It was barely 10 years ago - in August 1998 - that Andy Bechtolsheim, cofounder of Sun Microsystems, wrote a US$100 000 cheque that helped Stanford computer science graduates Sergey Brin and Larry Page start Google.
For Bechtolsheim, it was money incredibly well spent. The cash, along with another $1m in seed funding from various sources, helped Brin and Page to start implementing their world-changing plan to index the world's information and make it instantly searchable.

Though Google wasn't the world's first search engine - Infoseek, Lycos, HotBot, Excite and AltaVista all came before it - it came to dominate Web search.
Google became the world's dominant search engine through a unique method of indexing and ranking websites, known as PageRank (after inventor Page), which helped it produce better results than its rivals at the time - tech-savvy Web users quickly made Google their default search engine. Today, more than 70% of Internet search requests worldwide are done using Google's engine - in SA, it's more than 80%.
It's well documented that Google has entered the lexicon as a verb: to google something is to look it up on the Web.
Users also loved Google's minimalist homepage. Unlike the cluttered websites from rivals such as Yahoo, which would take ages to load on the prebroadband dial-up connections of the late 1990s, Google offered a simple search box below its now iconic, four-colour logo.
Though Google has come to offer myriad services, from Gmail to Google Earth, its home page has changed very little in the past decade.
Most of the services the company offers today, from Web search to online office productivity tools, are free of charge. Yet the company is remarkably profitable. In its financial year to December 31 2007, it reported a net profit of $4,2bn on revenues of $16,6bn. The vast majority of this revenue is from advertising rather than the sale of online services - all but a few corporate solutions from Google are available gratis.
The secret of Google's financial success has been its mastery of contextual ads - ads that match the content of a particular website or search result.
In 2000, the company began selling text-based ads associated with search keywords. It later created a syndicated ad service where website operators could place Google ads on their sites in return for a revenue share with the company. People put Google-syndicated ads on their sites, and, provided they are well-trafficked, Google sends them a monthly cheque. Each month Google cumulatively pays website operators millions of dollars for carrying advertising on its behalf.
Though Google doesn't disclose the revenue split to these websites - much to the chagrin of many website operators - the company has paid out enough for a few bloggers to make a living from doing nothing other than blogging.
The system, known as AdSense, has even resulted in ads appearing on websites operated by traditional media companies, though many are still reluctant to engage with a company they regard as a rival.
But media companies' fear of Google pales into insignificance next to the worries the company gives Microsoft and its CEO Steve Ballmer. As Google expands into a range of online services, it is increasingly being seen as the biggest-ever threat to Microsoft's hegemony in the software space and technology industry generally.

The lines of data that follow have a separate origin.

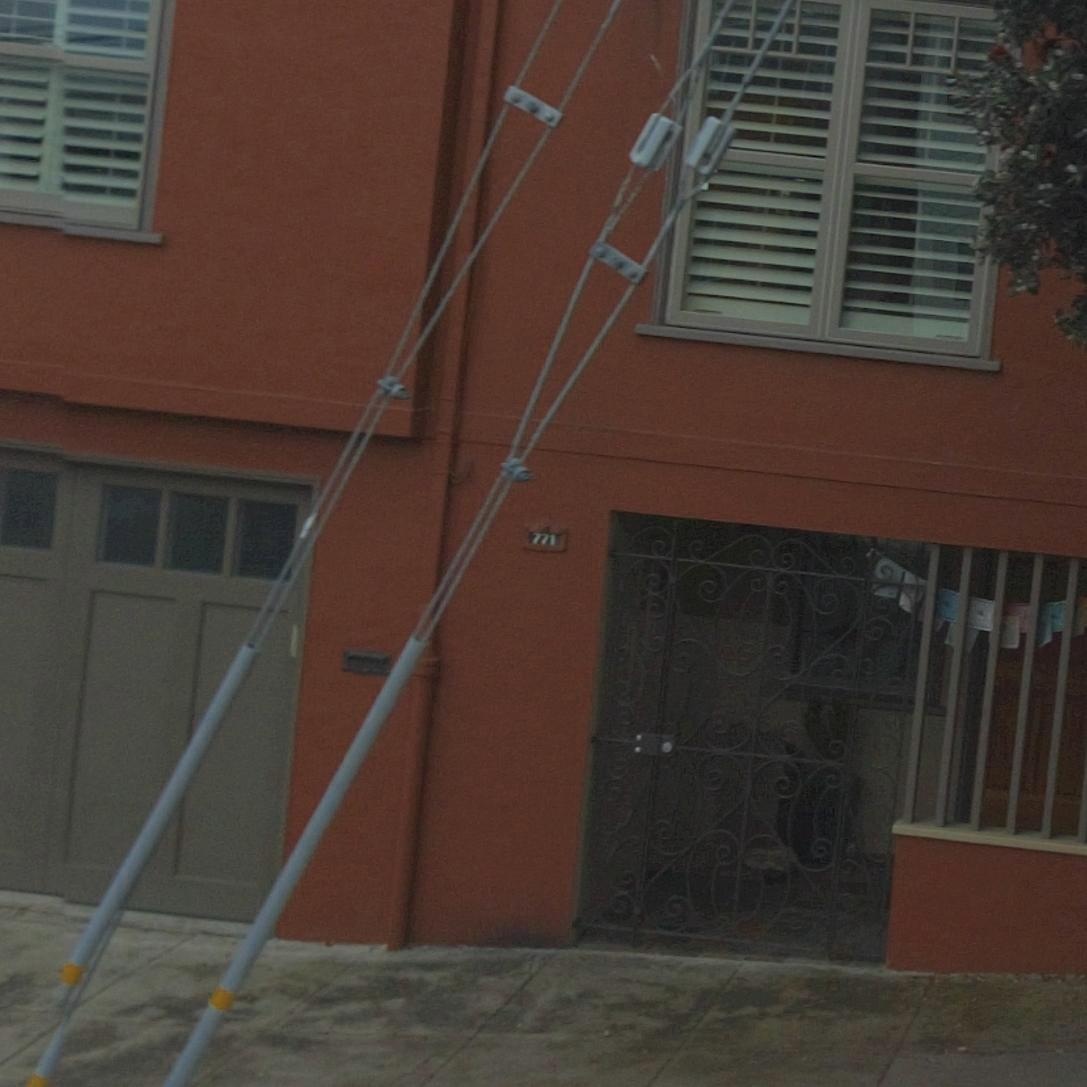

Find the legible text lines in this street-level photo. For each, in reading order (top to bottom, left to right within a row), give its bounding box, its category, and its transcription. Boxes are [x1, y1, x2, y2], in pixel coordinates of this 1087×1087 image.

[531, 532, 557, 546] StreetNumber: 771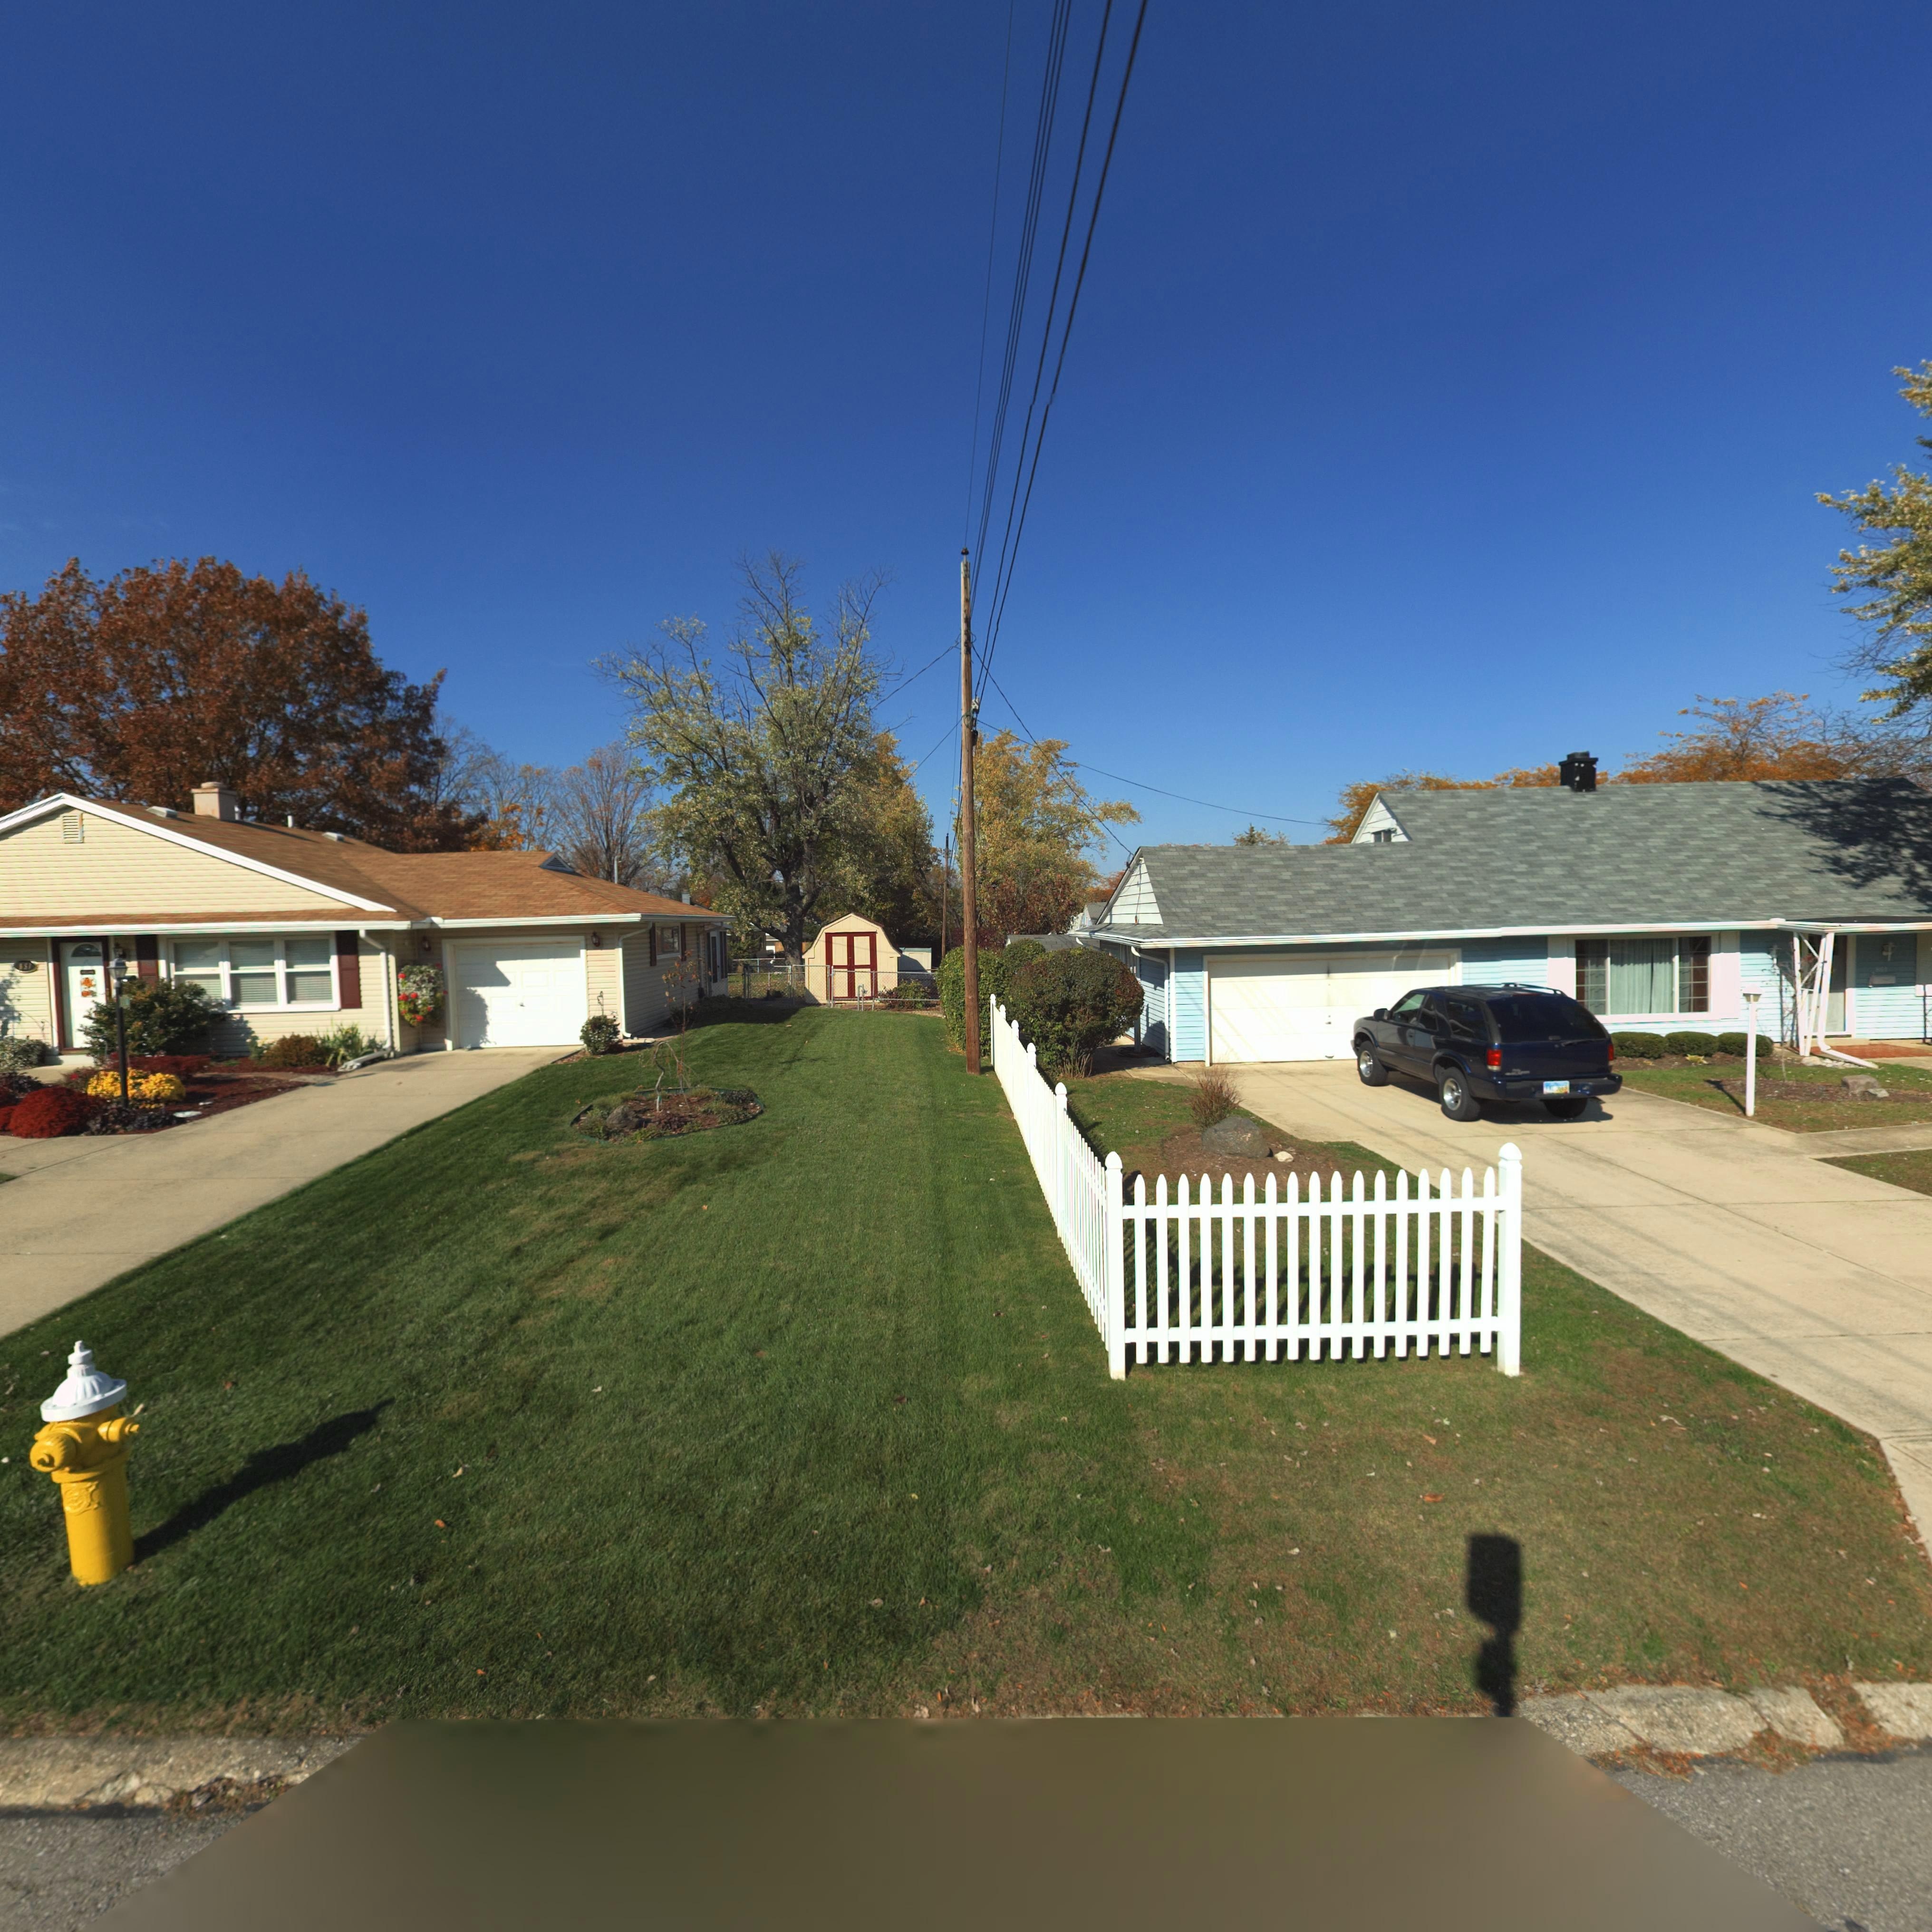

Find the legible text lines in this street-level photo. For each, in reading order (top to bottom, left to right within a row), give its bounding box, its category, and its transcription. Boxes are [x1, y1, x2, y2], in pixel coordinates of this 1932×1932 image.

[18, 962, 32, 971] StreetNumber: 85*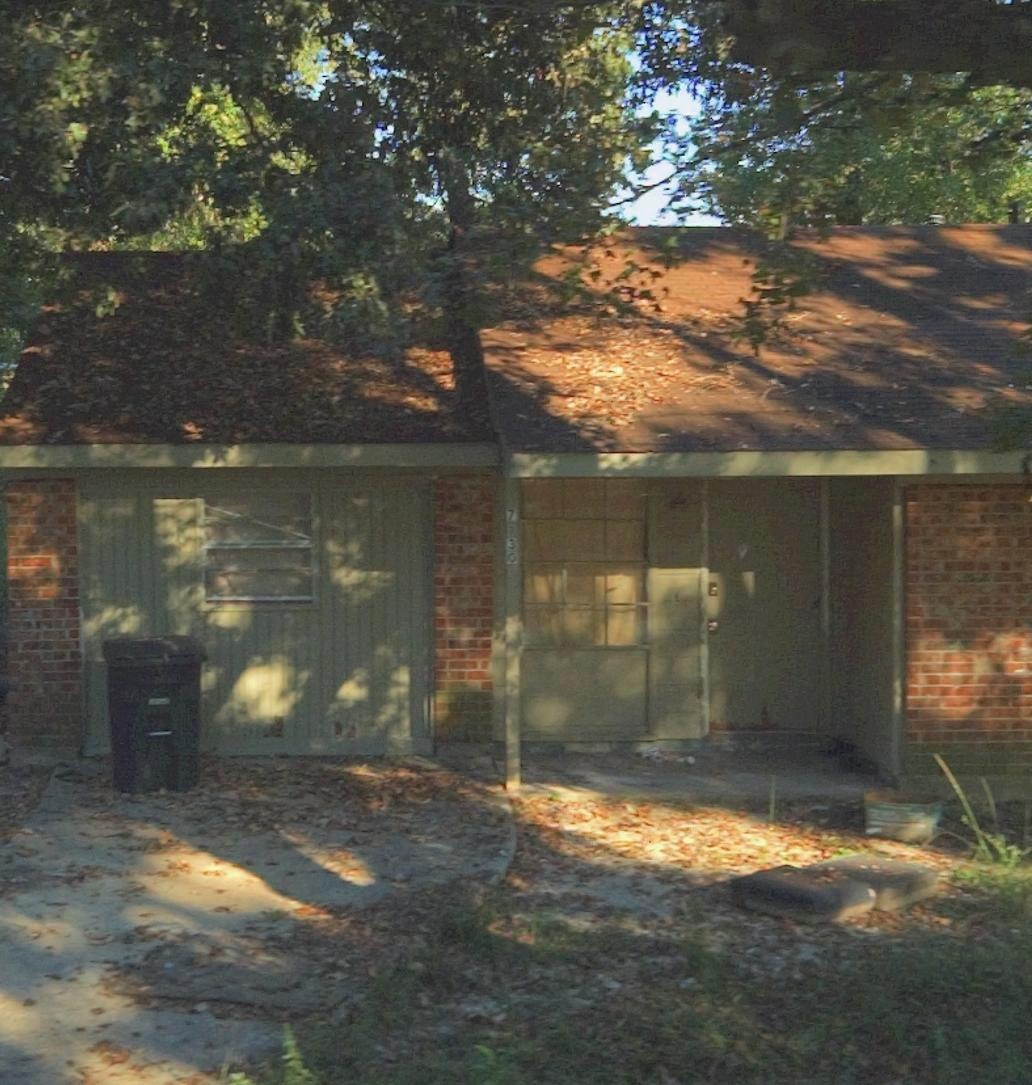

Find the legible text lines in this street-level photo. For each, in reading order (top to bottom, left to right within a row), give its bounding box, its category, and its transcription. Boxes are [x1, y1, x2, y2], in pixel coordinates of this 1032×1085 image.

[506, 507, 518, 564] StreetNumber: 7730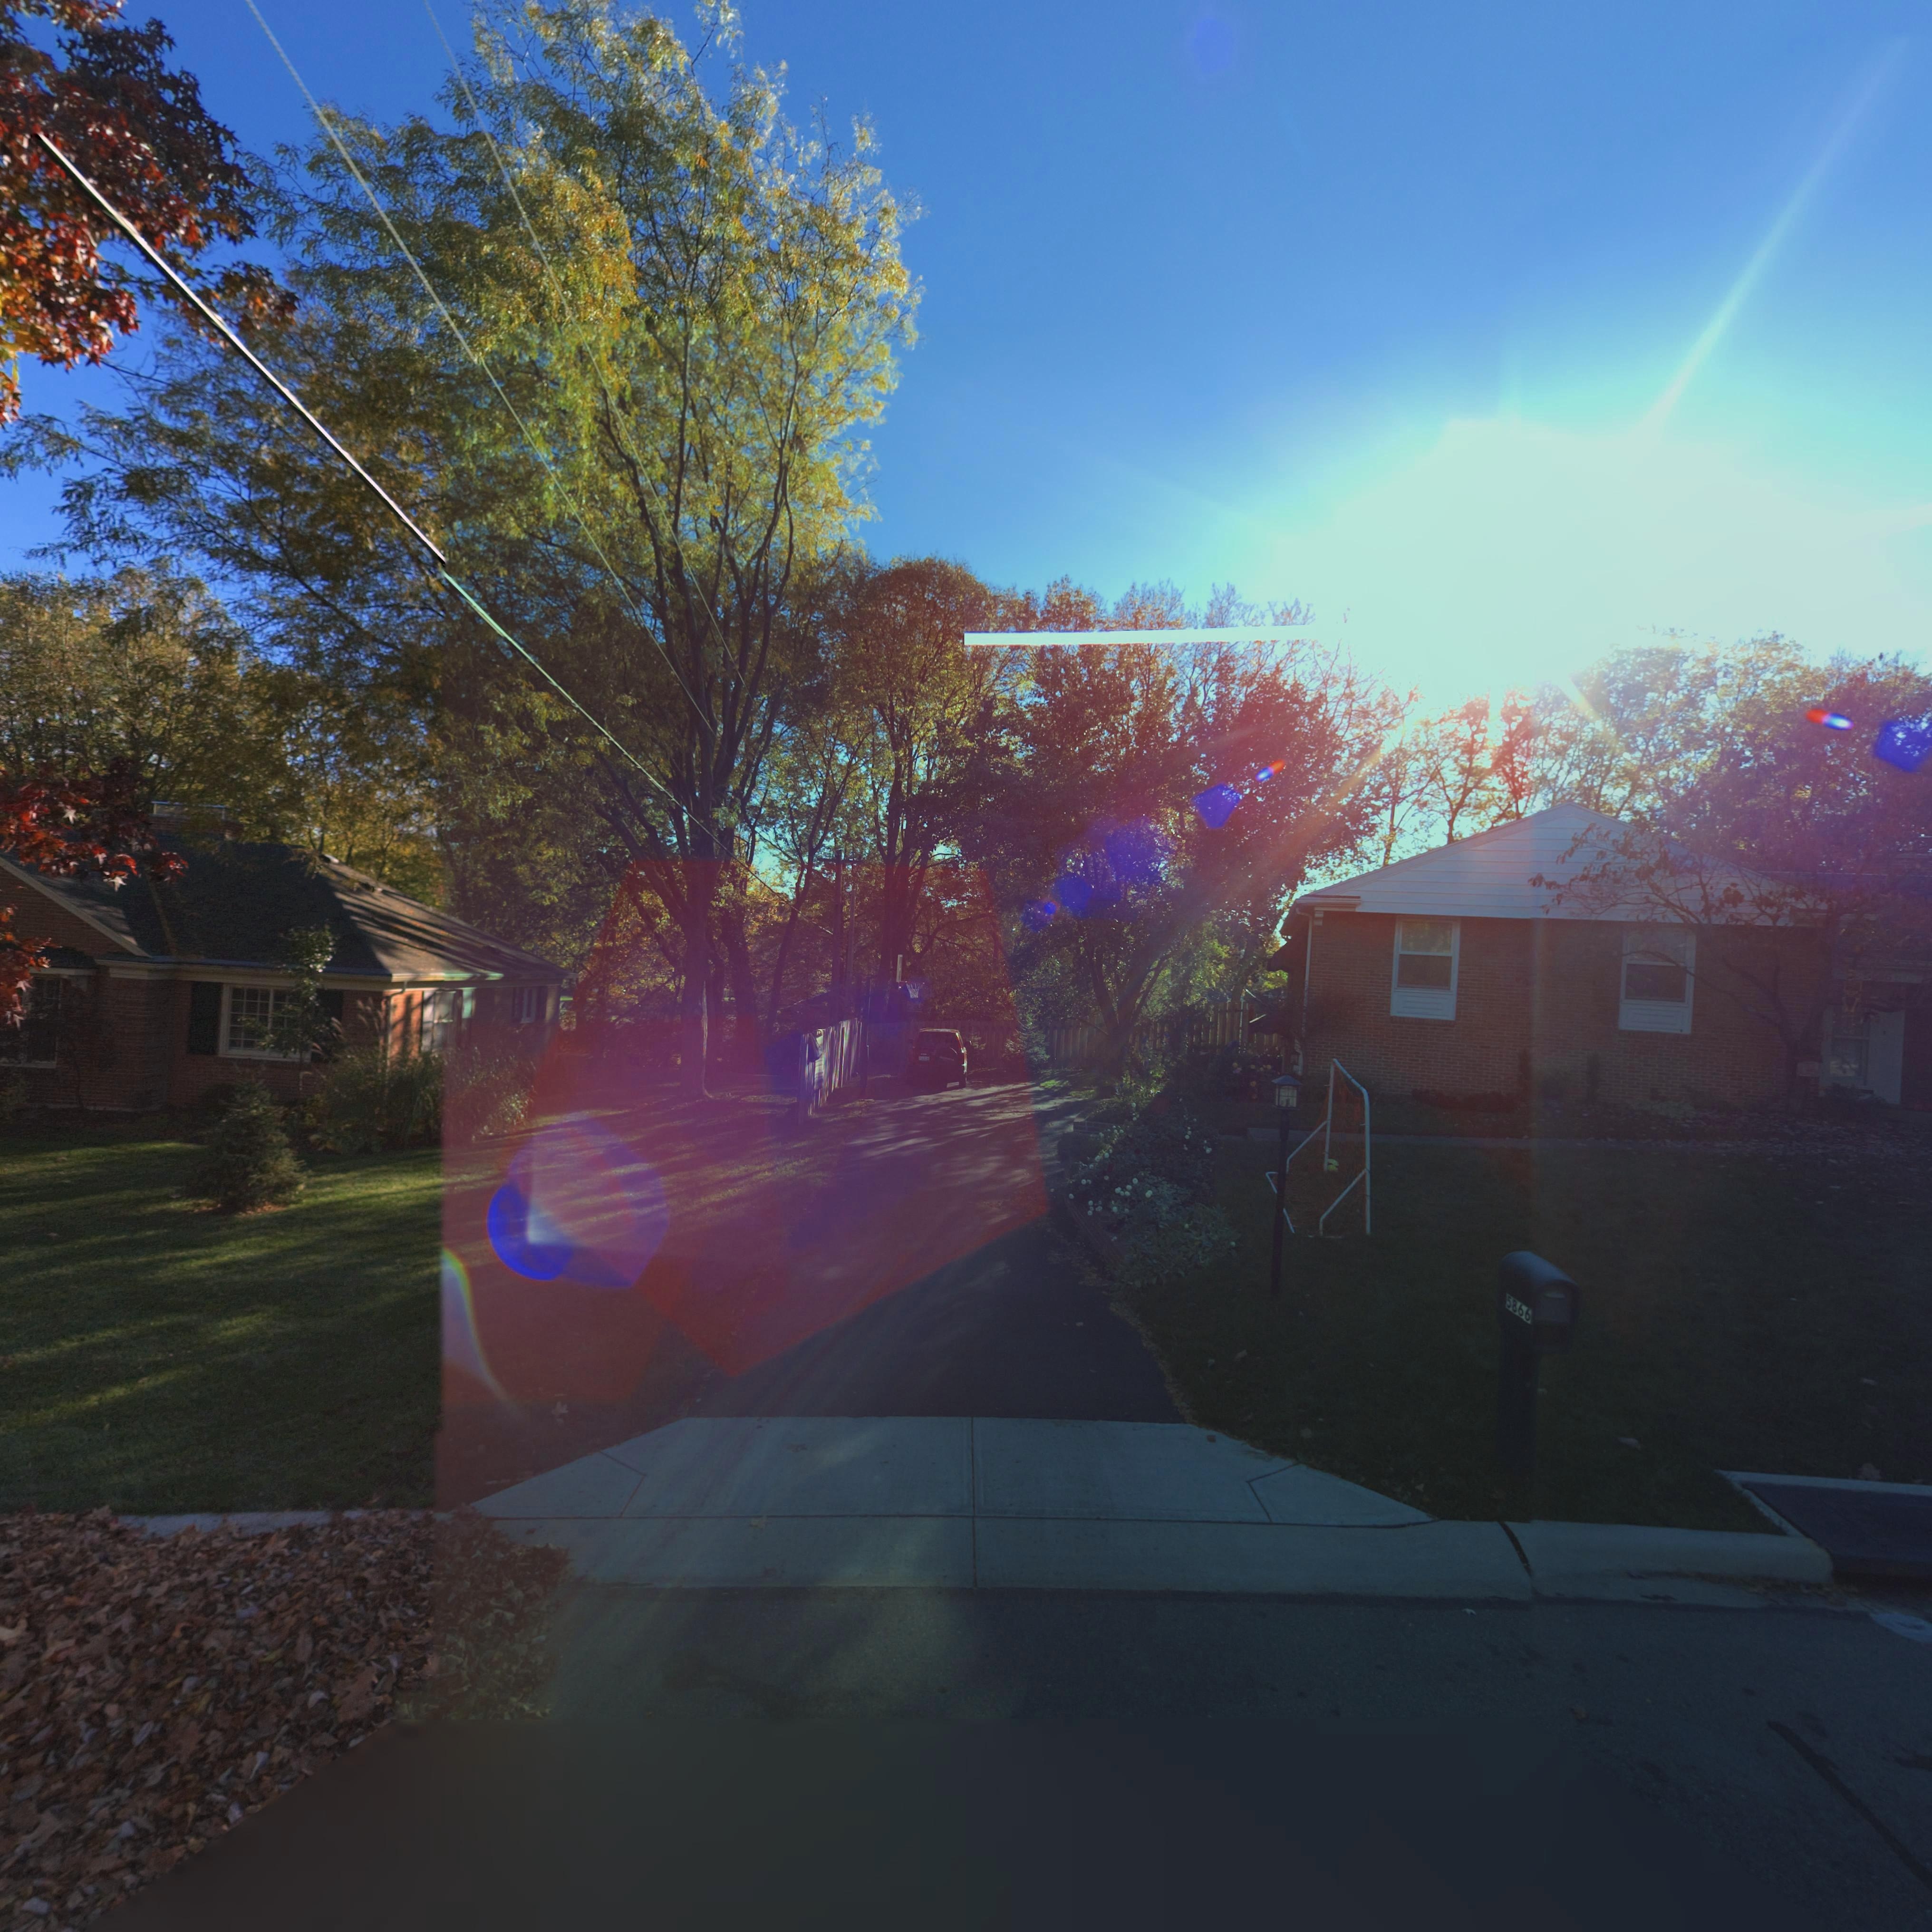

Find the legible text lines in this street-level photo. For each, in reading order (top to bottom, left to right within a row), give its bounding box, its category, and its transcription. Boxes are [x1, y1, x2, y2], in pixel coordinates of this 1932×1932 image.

[1506, 1294, 1532, 1323] StreetNumber: 5866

Software is beginning to be delivered as a service over the Internet, a model Google is helping pioneer. But it's a model that directly threatens the client-server model of computing pioneered by Microsoft, the one that involves installing complex client-side applications and keeping data on a local PC.
In Google's model, applications are delivered as a service on the Web. So, if you need to produce a document, you'd log on to an application via your Web browser and write and save files directly to Google's servers.
In large enterprises, which distrust placing their sensitive corporate documents in the "cloud" (an IT industry term for services that exist beyond the corporate firewall), Google sells appliances - computer servers, effectively - that deliver its applications inside corporate networks.
All major software vendors - Microsoft included - are trying to retool themselves for the software-as-a-service (Saas) model.
But Microsoft says online software services will merely act as an adjunct to PC-based applications. It would say that, of course: analysts believe the Saas model is likely to lead to lower margins for software vendors in the long term. Microsoft has a vested interest in ensuring that the current model is retained as long as possible.
Hostilities between Microsoft and Google go back several years but continue to escalate. In 2005, Ballmer reportedly vowed in a meeting: "I'm going to fucking kill Google." Then, in 2007, he called Google a "one-hit wonder" with "insane" growth expectations.
It's perhaps no surprise, then, that Google has released its own Web browser, Chrome. Analysts have said the company fears Microsoft could try to use its dominance in the browser market to drive Internet users to its own services and away from Google's.
A few months ago, Microsoft walked away from a $33/share, $47,5bn offer to acquire Yahoo, but that doesn't signal the company's desire to beat Google is in any way diminished. Far from it.
Google has extended the battle across a wide front, and now offers services ranging from a powerful stock market information and charting tool, to maps, instant messaging, a blogging platform, a powerful online calendaring system and a news service that aggregates the world's news sources.
But it's in Web search that Google has done its most groundbreaking and important work. The company has fundamentally changed the way we look for information and use the Internet.
For most people, that'd be more than a big enough accomplishment. But Brin and Page and CEO Eric Schmidt are clearly far from done.
Sun's Bechtolsheim couldn't possibly have imagined the empire that would emerge from his $100 000 investment.